There is one main layer which is always present called the “default layer”. This layer has an index of 0. Resizing this layer resizes the entire remote display. Other layers default to the size of the default layer upon creation, while buffers are always created with a size of 0x0, automatically resizing themselves to fit their contents.

Non-buffer layers can be moved and nested within each other. In this way, layers provide a simple means of hardware-accelerated compositing. If you need a window to appear above others, or you have some object which will be moving or you need the data beneath it automatically preserved, a layer is a good way of accomplishing this. If a layer is nested within another layer, its position is relative to that of its parent. When the parent is moved or reordered, the child moves with it. If the child extends beyond the parents bounds, it will be clipped.

Streams and objects

Guacamole supports transfer of clipboard contents, audio, video, and image data, as well as files and arbitrary named pipes.

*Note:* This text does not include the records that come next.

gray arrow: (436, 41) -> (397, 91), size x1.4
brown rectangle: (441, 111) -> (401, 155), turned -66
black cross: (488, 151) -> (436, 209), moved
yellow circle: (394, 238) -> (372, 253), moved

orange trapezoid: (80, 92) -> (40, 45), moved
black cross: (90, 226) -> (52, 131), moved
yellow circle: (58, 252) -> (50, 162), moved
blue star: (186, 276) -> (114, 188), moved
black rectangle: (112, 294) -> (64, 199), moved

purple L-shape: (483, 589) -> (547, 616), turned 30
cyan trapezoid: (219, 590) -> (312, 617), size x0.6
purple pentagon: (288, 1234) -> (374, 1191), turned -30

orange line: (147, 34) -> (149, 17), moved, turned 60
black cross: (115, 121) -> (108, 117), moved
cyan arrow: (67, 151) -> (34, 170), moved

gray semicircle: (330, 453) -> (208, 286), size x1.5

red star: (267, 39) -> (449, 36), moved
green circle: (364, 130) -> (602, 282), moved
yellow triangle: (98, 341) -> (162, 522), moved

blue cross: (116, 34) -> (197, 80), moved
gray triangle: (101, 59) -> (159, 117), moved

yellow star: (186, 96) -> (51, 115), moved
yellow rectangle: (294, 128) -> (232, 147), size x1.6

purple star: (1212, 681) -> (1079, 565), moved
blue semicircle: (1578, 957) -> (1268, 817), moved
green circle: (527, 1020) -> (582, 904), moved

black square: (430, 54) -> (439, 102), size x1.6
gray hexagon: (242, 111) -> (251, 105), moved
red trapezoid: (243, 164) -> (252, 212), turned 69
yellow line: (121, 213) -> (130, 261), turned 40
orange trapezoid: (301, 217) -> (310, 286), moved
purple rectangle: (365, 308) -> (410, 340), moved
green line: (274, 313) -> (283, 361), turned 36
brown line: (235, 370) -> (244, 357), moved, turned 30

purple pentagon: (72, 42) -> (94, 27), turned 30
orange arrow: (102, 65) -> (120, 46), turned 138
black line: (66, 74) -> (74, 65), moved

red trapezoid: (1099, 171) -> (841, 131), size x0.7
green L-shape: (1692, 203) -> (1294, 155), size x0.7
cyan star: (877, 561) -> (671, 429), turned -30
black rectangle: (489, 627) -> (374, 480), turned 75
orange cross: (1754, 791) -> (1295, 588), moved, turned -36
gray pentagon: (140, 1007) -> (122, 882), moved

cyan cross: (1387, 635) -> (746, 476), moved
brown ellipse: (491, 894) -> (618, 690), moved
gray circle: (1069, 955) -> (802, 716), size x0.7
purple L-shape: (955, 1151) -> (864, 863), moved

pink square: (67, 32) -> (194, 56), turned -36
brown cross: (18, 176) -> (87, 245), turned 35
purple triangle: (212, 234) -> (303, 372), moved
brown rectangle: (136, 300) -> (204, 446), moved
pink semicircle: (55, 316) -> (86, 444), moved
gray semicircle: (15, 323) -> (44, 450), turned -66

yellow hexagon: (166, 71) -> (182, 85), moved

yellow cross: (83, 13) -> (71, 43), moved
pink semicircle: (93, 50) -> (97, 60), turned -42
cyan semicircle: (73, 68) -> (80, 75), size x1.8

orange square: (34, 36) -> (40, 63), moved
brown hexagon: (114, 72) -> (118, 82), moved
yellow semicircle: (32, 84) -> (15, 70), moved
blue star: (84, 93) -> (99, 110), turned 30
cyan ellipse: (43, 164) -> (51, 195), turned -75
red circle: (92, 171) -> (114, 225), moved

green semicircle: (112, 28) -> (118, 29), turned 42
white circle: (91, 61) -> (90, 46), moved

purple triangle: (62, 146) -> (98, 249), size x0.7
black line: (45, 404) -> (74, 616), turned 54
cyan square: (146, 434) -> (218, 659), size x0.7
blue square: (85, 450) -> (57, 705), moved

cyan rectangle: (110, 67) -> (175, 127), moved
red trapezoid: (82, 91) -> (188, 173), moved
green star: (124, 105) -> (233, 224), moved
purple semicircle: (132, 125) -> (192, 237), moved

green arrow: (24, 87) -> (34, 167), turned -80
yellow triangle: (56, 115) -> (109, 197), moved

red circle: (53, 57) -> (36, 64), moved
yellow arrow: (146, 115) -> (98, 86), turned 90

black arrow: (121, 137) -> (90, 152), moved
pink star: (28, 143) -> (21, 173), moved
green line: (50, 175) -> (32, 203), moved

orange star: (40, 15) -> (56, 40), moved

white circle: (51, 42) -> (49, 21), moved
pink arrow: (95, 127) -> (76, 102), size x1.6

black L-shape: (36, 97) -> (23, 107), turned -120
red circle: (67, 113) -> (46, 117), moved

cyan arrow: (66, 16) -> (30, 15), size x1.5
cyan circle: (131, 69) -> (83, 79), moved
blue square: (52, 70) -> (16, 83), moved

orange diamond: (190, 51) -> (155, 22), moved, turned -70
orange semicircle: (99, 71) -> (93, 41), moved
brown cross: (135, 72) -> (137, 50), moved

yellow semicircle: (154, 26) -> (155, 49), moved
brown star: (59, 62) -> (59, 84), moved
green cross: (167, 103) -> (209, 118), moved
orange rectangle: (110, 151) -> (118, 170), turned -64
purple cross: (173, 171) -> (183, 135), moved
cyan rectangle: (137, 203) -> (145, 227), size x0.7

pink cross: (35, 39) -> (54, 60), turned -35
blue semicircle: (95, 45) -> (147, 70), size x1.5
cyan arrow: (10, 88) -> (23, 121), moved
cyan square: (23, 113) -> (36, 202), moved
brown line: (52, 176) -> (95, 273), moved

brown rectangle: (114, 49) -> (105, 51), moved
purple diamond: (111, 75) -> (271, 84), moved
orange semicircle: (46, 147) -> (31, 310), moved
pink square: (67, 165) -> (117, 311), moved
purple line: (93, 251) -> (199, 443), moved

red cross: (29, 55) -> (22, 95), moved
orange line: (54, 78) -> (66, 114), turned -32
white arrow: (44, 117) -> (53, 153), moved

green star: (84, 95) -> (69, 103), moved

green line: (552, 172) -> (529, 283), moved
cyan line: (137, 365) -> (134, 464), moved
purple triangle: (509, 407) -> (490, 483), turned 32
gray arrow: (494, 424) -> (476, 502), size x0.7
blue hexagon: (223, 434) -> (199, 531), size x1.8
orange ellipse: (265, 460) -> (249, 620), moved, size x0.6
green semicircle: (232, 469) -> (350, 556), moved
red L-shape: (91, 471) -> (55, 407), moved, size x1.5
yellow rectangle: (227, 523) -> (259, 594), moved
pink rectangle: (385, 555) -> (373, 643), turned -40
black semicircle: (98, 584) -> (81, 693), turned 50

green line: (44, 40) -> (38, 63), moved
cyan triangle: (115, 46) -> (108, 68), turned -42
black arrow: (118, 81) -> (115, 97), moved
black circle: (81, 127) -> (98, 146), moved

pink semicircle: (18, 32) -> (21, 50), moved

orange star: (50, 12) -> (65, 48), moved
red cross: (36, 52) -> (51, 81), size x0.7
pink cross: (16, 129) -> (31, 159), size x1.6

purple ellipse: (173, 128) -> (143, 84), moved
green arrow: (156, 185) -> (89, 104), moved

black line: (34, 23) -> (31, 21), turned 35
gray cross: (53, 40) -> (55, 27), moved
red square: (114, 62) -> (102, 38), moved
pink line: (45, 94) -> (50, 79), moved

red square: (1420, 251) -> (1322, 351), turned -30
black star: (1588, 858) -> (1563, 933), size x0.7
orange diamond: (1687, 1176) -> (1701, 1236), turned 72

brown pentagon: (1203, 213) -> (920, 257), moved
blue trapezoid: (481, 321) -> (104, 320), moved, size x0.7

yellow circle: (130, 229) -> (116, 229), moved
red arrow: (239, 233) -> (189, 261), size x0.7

Streams are allocated directly with instructions that associate the new stream with particular semantics and metadata, such as the “audio” or “video” instructions used for playing media, the “file” instruction used for file transfer, and the “pipe” instruction for transfer of completely arbitrary data between client and server. In some cases, the availability and semantics of streams may be explicitly advertised using structured sets of named streams known as “objects”.

Once a stream is allocated, data is sent along the stream in chunks using “blob” instructions, which may be acknowledged by the receiving end by “ack” instructions. The end of the stream is finally signalled with an “end” instruction.

Events

When something changes on either side, client or server, such as a key being pressed, the mouse moving, or clipboard data changing, an instruction describing the event is sent.

Disconnecting

The server and client can end the connection at any time. There is no requirement for the server or the client to communicate that the connection needs to terminate. When the client or server wish to end the connection, and the reason is known, they can use the “disconnect” or “error” instructions.

The disconnect instruction is sent by the client when it is disconnecting. This is largely out of politeness, and the server must be written knowing that the disconnect instruction may not always be sent in time (guacd is written this way).

If the client does something wrong, or the server detects a problem with the client plugin, the server sends an error instruction, including a description of the problem in the parameters. This informs the client that the connection is being closed.